We have a growing list of citizens choosing death because medicine has become a lottery →
• a quadriplegic woman who applied for MAiD because she couldn’t secure basic home-care support
• veterans offered MAiD instead of trauma treatment
• homeless Canadians considering MAiD because they can’t survive winter

And now a woman denied a simple, lifesaving surgery.

At some point, we have to call this what it is: a nation outsourcing its failures to death. I’ve sat with veterans who couldn’t find themselves inside their own minds after war. I’ve watched people suffer silently because bureaucracy didn’t move fast enough to keep up with their pain.

I’ve coached clients who were one dropped ball, one missed appointment, one shut door away from losing the will to fight.

The lesson is the same every time. People don’t break because they’re weak. People break because they’re left alone with their suffering.

Van Alstine wasn’t offered community.
She wasn’t offered care.
She was offered an exit.

And she took it.

Not because she wanted to die but because Canada didn’t give her any path to live.

We need to stop pretending this is compassionate. Compassion is presence. Compassion is support. Compassion is a surgeon who actually exists, a referral that actually happens, a system that catches someone before they fall into the dark.

If MAiD is going to exist, it must be the last, quiet, grave option not the discounted aisle Canada sends you to when the cost of real care is too high.

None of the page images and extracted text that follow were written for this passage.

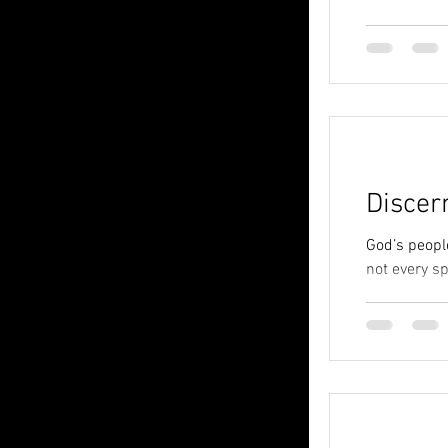
Discer
God’s peopl
not every spi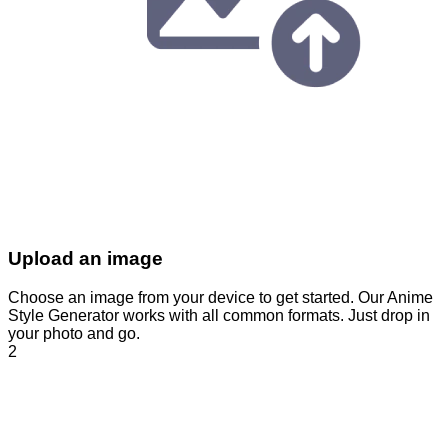
Upload an image
Choose an image from your device to get started. Our Anime
Style Generator works with all common formats. Just drop in
your photo and go.
2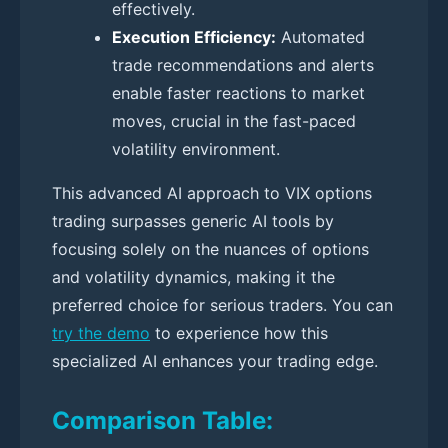
effectively.
Execution Efficiency:
Automated
trade recommendations and alerts
enable faster reactions to market
moves, crucial in the fast-paced
volatility environment.
This advanced AI approach to VIX options
trading surpasses generic AI tools by
focusing solely on the nuances of options
and volatility dynamics, making it the
preferred choice for serious traders. You can
try the demo
to experience how this
specialized AI enhances your trading edge.
Comparison Table:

A society reveals its soul by how it treats the people who can’t fight for themselves.
Right now, Canada is revealing something hollow.

People will debate the ethics of assisted dying forever. Fine. Debate it. But this is the wrong battleground. The real question is this →

What does it say about a country when death is easier to access than medical care?

Until Canada answers that honestly, we’re going to see more names on the calendar scheduled deaths, stamped and approved — for people who didn’t want to die. They just wanted someone to give them a chance to live.

Canada has failed every single citizen, and not a single person seems to care.